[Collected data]
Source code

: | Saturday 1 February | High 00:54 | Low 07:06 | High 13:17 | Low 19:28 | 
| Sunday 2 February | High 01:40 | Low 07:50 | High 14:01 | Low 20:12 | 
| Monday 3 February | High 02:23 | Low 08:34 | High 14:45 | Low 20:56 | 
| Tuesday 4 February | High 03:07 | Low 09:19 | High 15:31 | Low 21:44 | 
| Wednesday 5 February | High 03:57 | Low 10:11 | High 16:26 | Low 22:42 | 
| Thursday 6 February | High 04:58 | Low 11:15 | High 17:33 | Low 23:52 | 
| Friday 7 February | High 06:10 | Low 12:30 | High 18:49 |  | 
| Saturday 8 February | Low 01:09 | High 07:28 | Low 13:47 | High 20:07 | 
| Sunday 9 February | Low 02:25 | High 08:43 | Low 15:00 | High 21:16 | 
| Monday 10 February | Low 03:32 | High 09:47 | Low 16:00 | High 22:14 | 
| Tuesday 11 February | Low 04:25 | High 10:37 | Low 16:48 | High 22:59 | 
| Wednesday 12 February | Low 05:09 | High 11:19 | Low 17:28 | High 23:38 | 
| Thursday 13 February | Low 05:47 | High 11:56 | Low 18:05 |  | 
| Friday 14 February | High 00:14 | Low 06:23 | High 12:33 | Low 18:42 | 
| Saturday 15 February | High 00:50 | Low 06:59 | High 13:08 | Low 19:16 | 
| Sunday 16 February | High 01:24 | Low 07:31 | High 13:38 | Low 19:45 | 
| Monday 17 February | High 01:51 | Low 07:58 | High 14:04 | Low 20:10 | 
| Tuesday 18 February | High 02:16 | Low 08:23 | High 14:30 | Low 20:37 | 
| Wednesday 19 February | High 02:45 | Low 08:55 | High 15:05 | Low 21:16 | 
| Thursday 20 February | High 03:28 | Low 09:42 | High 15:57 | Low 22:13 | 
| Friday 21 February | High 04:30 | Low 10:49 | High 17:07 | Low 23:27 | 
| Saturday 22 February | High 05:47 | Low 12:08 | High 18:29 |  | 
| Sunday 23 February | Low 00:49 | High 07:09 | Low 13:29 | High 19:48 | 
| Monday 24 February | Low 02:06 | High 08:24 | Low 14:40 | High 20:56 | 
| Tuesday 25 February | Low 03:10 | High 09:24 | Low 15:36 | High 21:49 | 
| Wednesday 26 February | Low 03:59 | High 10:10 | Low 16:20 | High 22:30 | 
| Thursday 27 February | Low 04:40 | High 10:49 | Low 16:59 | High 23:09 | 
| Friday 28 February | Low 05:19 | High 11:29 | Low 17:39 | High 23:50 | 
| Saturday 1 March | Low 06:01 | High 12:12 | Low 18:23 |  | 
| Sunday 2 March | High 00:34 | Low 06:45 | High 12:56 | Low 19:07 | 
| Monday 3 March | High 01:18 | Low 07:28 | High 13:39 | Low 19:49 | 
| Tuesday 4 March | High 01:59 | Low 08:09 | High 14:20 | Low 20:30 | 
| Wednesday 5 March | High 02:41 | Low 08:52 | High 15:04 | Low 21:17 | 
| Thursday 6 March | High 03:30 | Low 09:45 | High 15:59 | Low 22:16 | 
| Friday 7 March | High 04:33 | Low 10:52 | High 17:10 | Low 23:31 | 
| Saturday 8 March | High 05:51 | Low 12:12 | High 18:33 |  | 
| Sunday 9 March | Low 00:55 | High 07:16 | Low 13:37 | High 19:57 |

> Exercise directions: Word for word, restate the lines of the data above that fall between the line holding "High 23:38 |" and the line holding "Low 19:45 |", inclusive, and no other lines.

> Solution below:
| Wednesday 12 February | Low 05:09 | High 11:19 | Low 17:28 | High 23:38 | 
| Thursday 13 February | Low 05:47 | High 11:56 | Low 18:05 |  | 
| Friday 14 February | High 00:14 | Low 06:23 | High 12:33 | Low 18:42 | 
| Saturday 15 February | High 00:50 | Low 06:59 | High 13:08 | Low 19:16 | 
| Sunday 16 February | High 01:24 | Low 07:31 | High 13:38 | Low 19:45 | 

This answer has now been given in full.